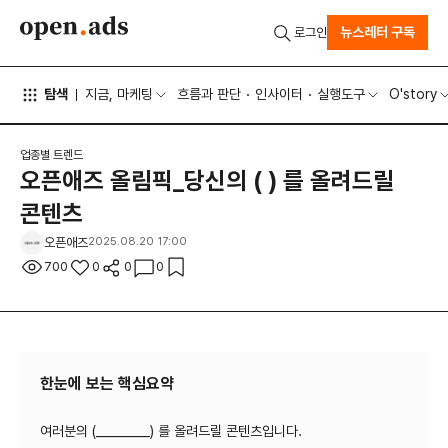
뉴스레터 구독
로그인
탐색
지금, 마케팅
흐름과 판단
인사이터
실행도구
O'story
업종별 트렌드
오픈애즈 올림픽_당신의 ( ) 를 올려드릴
콘텐츠
오픈애즈
2025.08.20 17:00
700
0
0
0
한눈에 보는 핵심요약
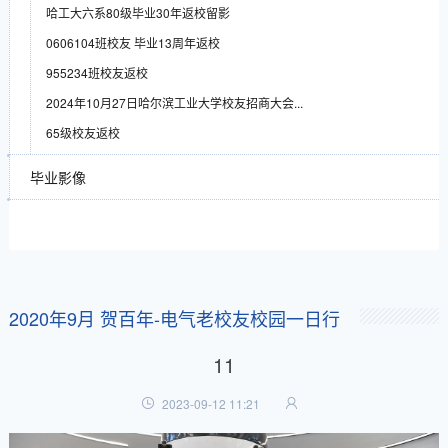
哈工大六系80级毕业30年返校留影
0606104班校友 毕业13周年返校
955234班校友返校
2024年10月27日哈尔滨工业大学校友招商大会...
65级校友返校
毕业影像
2020年9月 贺百年-电气老校友校园一日行
11
2023-09-12 11:21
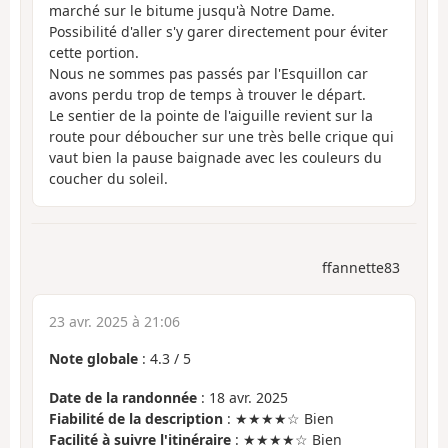
marché sur le bitume jusqu'à Notre Dame.
Possibilité d'aller s'y garer directement pour éviter
cette portion.
Nous ne sommes pas passés par l'Esquillon car
avons perdu trop de temps à trouver le départ.
Le sentier de la pointe de l'aiguille revient sur la
route pour déboucher sur une très belle crique qui
vaut bien la pause baignade avec les couleurs du
coucher du soleil.
ffannette83
23 avr. 2025 à 21:06
Note globale
:
4.3
/
5
Date de la randonnée
: 18 avr. 2025
Fiabilité de la description
: ★★★★☆ Bien
Facilité à suivre l'itinéraire
: ★★★★☆ Bien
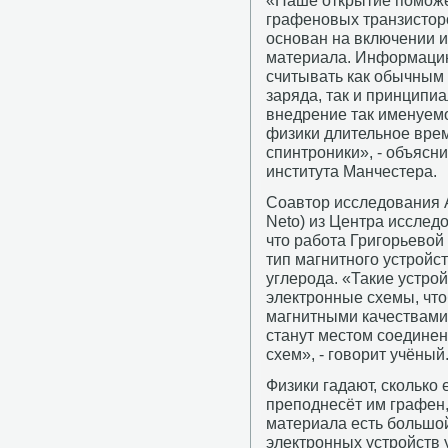
«Наше открытие поможе
графеновых транзисторо
основан на включении 
материала. Информацию
считывать как обычным
заряда, так и принцип
внедрение так именуемо
физики длительное вре
спинтроники», - объясн
института Манчестера.
Соавтор исследования А
Neto) из Центра исслед
что работа Григорьевой
тип магнитного устройс
углерода. «Такие устро
электронные схемы, что
магнитными качествами
станут местом соединен
схем», - говорит учёный
Физики гадают, скольк
преподнесёт им графен, 
материала есть большо
электронных устройств 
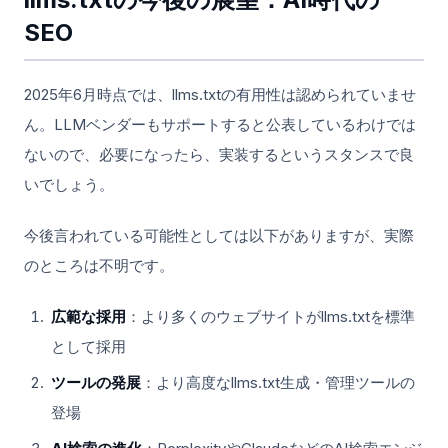
SEO
2025年6月時点では、llms.txtの有用性は認められていませ
ん。LLMベンダーもサポートすると公表しているわけでは
ないので、必要になったら、実装するというスタンスで良
いでしょう。
今後言われている可能性としては以下がありますが、実際
のところは不明です。
広範な採用
：より多くのウェブサイトがllms.txtを標準
として採用
ツールの発展
：より高度なllms.txt生成・管理ツールの
登場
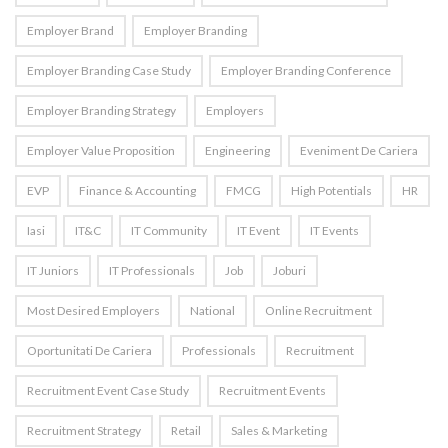
Employer Brand
Employer Branding
Employer Branding Case Study
Employer Branding Conference
Employer Branding Strategy
Employers
Employer Value Proposition
Engineering
Eveniment De Cariera
EVP
Finance & Accounting
FMCG
High Potentials
HR
Iasi
IT&C
IT Community
IT Event
IT Events
IT Juniors
IT Professionals
Job
Joburi
Most Desired Employers
National
Online Recruitment
Oportunitati De Cariera
Professionals
Recruitment
Recruitment Event Case Study
Recruitment Events
Recruitment Strategy
Retail
Sales & Marketing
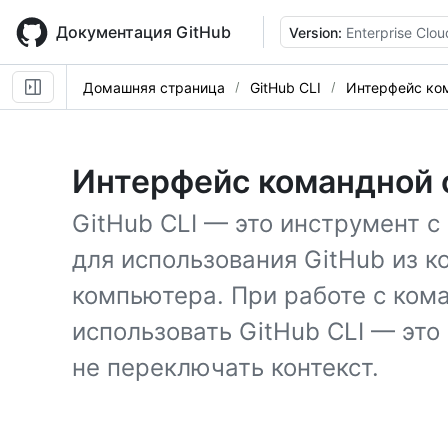
Skip
to
Документация GitHub
Version:
Enterprise Clou
main
content
Домашняя страница
GitHub CLI
Интерфейс ком
Интерфейс командной 
GitHub CLI — это инструмент 
для использования GitHub из 
компьютера. При работе с ком
использовать GitHub CLI — это
не переключать контекст.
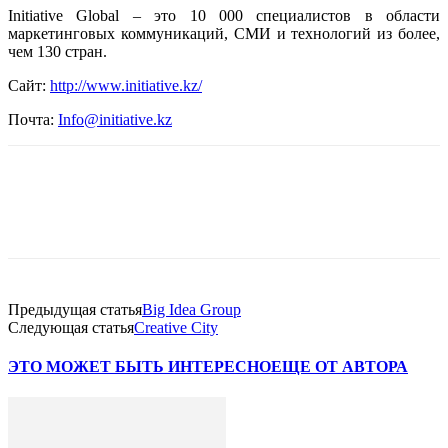
Initiative Global – это 10 000 специалистов в области
маркетинговых коммуникаций, СМИ и технологий из более,
чем 130 стран.
Сайт:
http://www.initiative.kz/
Почта:
Info@initiative.kz
Facebook
WhatsApp
Telegram
Предыдущая статья
Big Idea Group
Следующая статья
Creative City
ЭТО МОЖЕТ БЫТЬ ИНТЕРЕСНО
ЕЩЕ ОТ АВТОРА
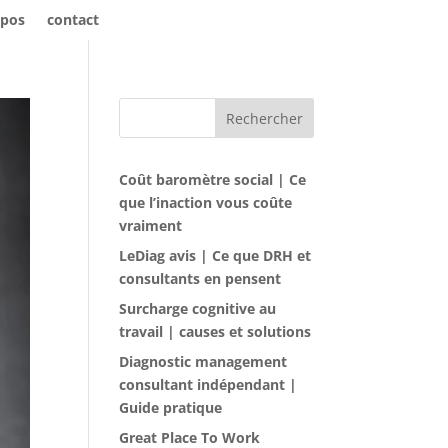
opos
contact
Rechercher
Coût baromètre social | Ce
que l’inaction vous coûte
vraiment
LeDiag avis | Ce que DRH et
consultants en pensent
Surcharge cognitive au
travail | causes et solutions
Diagnostic management
consultant indépendant |
Guide pratique
Great Place To Work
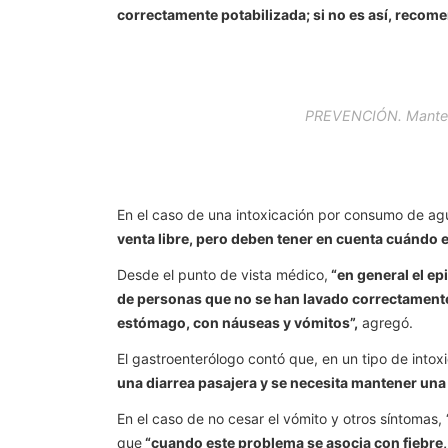
correctamente potabilizada; si no es así, recom
PREVENCIÓN. Mantener
En el caso de una intoxicación por consumo de ag
venta libre, pero deben tener en cuenta cuándo e
Desde el punto de vista médico,
“en general el ep
de personas que no se han lavado correctamente
estómago, con náuseas y vómitos”,
agregó.
El gastroenterólogo contó que, en un tipo de intoxi
una diarrea pasajera y se necesita mantener una
En el caso de no cesar el vómito y otros síntomas
que
“cuando este problema se asocia con fiebre,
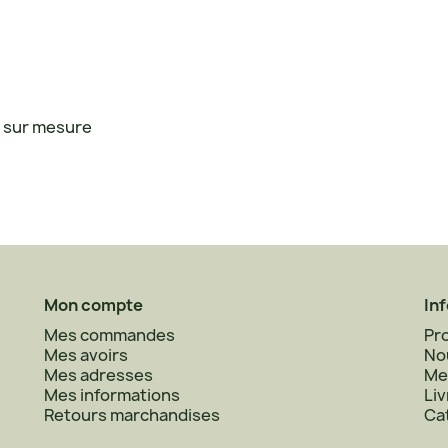
r sur mesure
Mon compte
In
Mes commandes
Pr
Mes avoirs
No
Mes adresses
Me
Mes informations
Liv
Retours marchandises
Ca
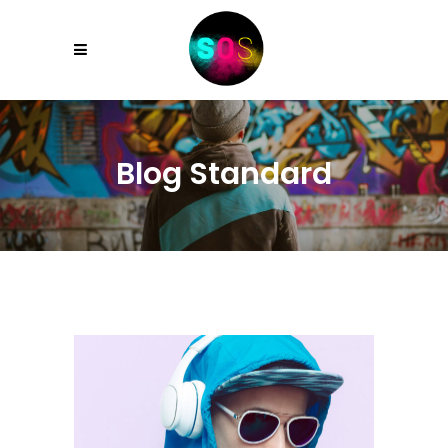
Blog Standard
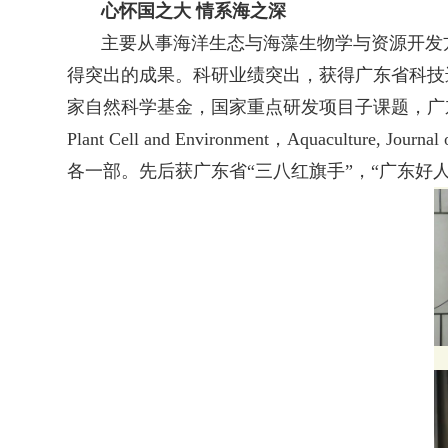
心怀国之大 情系海之深
主要从事海洋生态与海藻生物学与资源开发
得突出的成果。科研业绩突出，获得广东省科技
家自然科学基金，国家重点研发项目子课题，广东省农
Plant Cell and Environment，Aquac
各一部。先后获广东省“三八红旗手”，“广东好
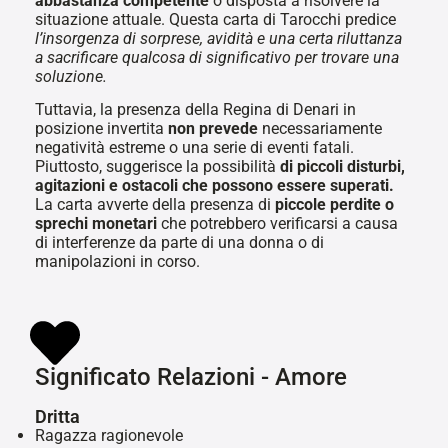
abbastanza competente
o disposta a risolvere la
situazione attuale. Questa carta di Tarocchi predice
l’insorgenza di sorprese, avidità e una certa riluttanza
a sacrificare qualcosa di significativo per trovare una
soluzione.
Tuttavia, la presenza della Regina di Denari in
posizione invertita
non prevede
necessariamente
negatività estreme o una serie di eventi fatali.
Piuttosto, suggerisce la possibilità
di piccoli disturbi,
agitazioni e ostacoli che possono essere superati.
La carta avverte della presenza di
piccole perdite o
sprechi monetari
che potrebbero verificarsi a causa
di interferenze da parte di una donna o di
manipolazioni in corso.
Significato Relazioni - Amore
Dritta
Ragazza ragionevole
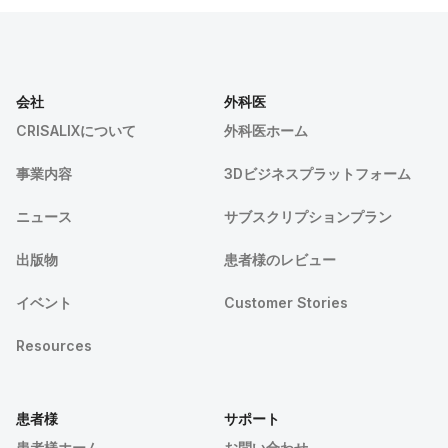
会社
外科医
CRISALIXについて
外科医ホーム
事業内容
3Dビジネスプラットフォーム
ニュース
サブスクリプションプラン
出版物
患者様のレビュー
イベント
Customer Stories
Resources
患者様
サポート
患者様ホーム
お問い合わせ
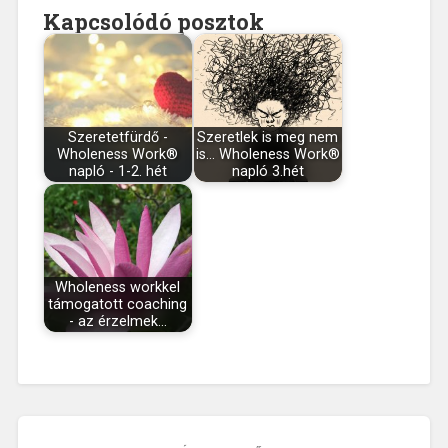
Kapcsolódó posztok
Szeretetfürdő -
Szeretlek is meg nem
Wholeness Work®
is… Wholeness Work®
napló - 1-2. hét
napló 3.hét
Wholeness workkel
támogatott coaching
- az érzelmek…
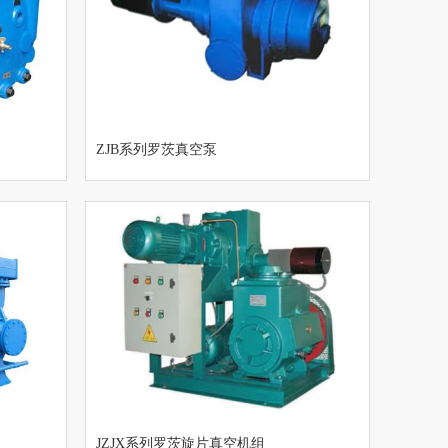
ZJB系列罗茨真空泵
JZJX系列罗茨旋片真空机组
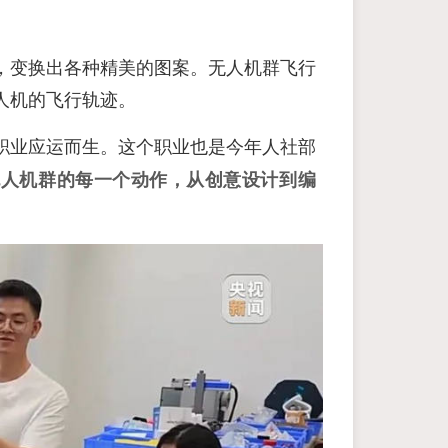
，变换出各种精美的图案。无人机群飞行
人机的飞行轨迹。
职业应运而生。这个职业也是今年人社部
无人机群的每一个动作，从创意设计到编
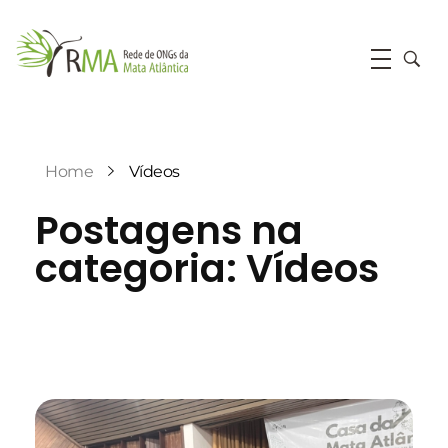
RMA
Rede de ONGs da Mata Atlântica
Home
Vídeos
Postagens na
categoria: Vídeos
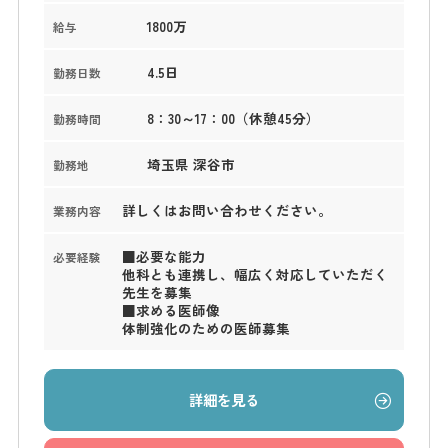
1800万
給与
4.5日
勤務日数
8：30～17：00（休憩45分）
勤務時間
埼玉県 深谷市
勤務地
詳しくはお問い合わせください。
業務内容
■必要な能力
必要経験
他科とも連携し、幅広く対応していただく
先生を募集
■求める医師像
体制強化のための医師募集
詳細を見る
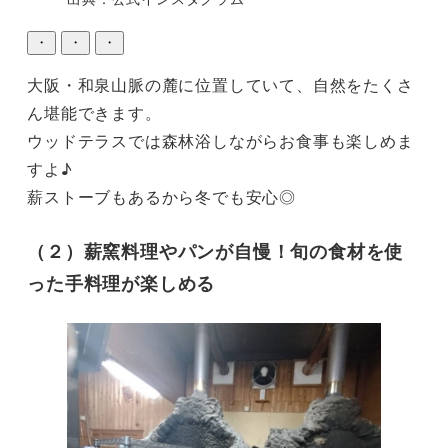
・
・
・
大阪・和泉山脈の麓に位置していて、自然をたくさ
ん堪能できます。

ウッドテラスでは森林浴しながらお食事も楽しめま
すよ♪

薪ストーブもあるから冬でも安心◎
（２）薪窯料理やパンが自慢！旬の食材を使
った手料理が楽しめる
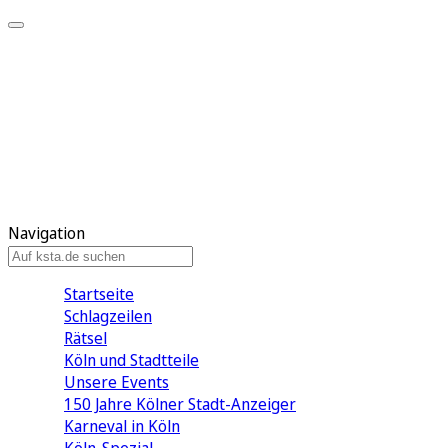
Mein KStA
Meine Artikel
Meine Region
Meine Newsletter
Mein KStA PLUS
Mein E-Paper
Navigation
Startseite
Schlagzeilen
Rätsel
Köln und Stadtteile
Unsere Events
150 Jahre Kölner Stadt-Anzeiger
Karneval in Köln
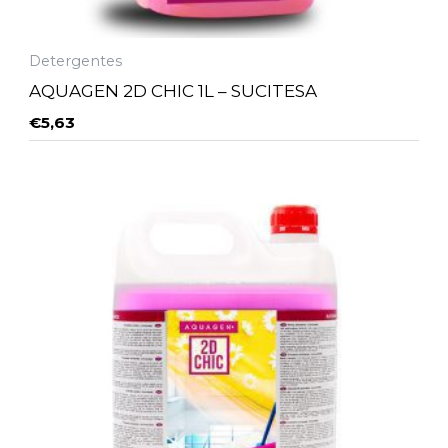
Detergentes
AQUAGEN 2D CHIC 1L – SUCITESA
€
5,63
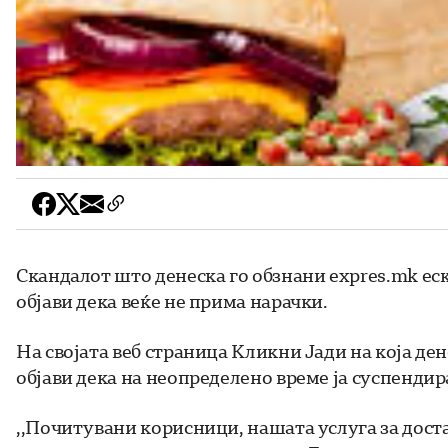
Скандалот што денеска го обзнани expres.mk е
објави дека веќе не прима нарачки.
На својата веб страница Кликни Јади на која де
објави дека на неопределено време ја суспендир
,,Почитувани корисници, нашата услуга за доста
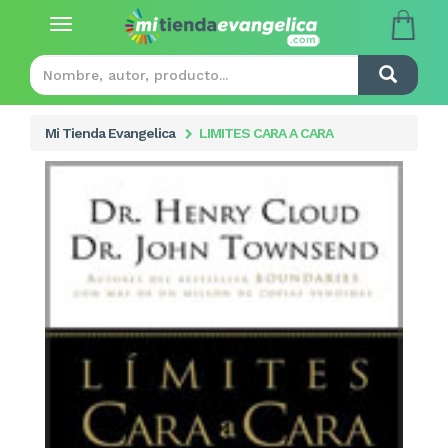
Toggle
navigation
Mi Tienda Evangelica
LIMITES CARA A CARA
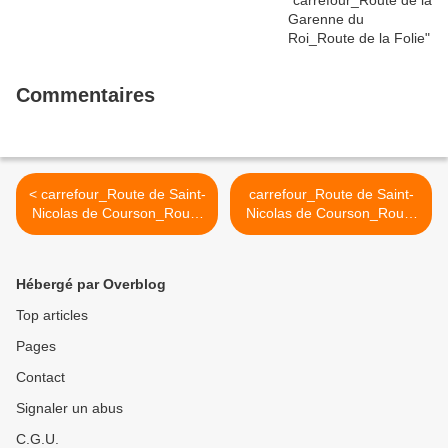
Commentaires
< carrefour_Route de Saint-
carrefour_Route de Saint-
Nicolas de Courson_Route
Nicolas de Courson_Route
d'Haucourt
du Bois des Moines >
Hébergé par Overblog
Top articles
Pages
Contact
Signaler un abus
C.G.U.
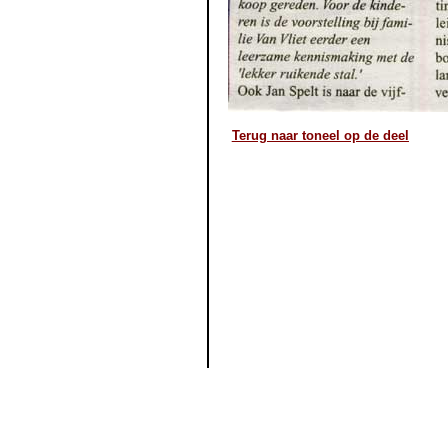
Terug naar toneel op de deel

* Description of the task
Search the entries for the word "carta". Copy each line where it appears.

* Problem solution
situazione attuale. Questa carta di Tarocchi predice
La carta avverte della presenza di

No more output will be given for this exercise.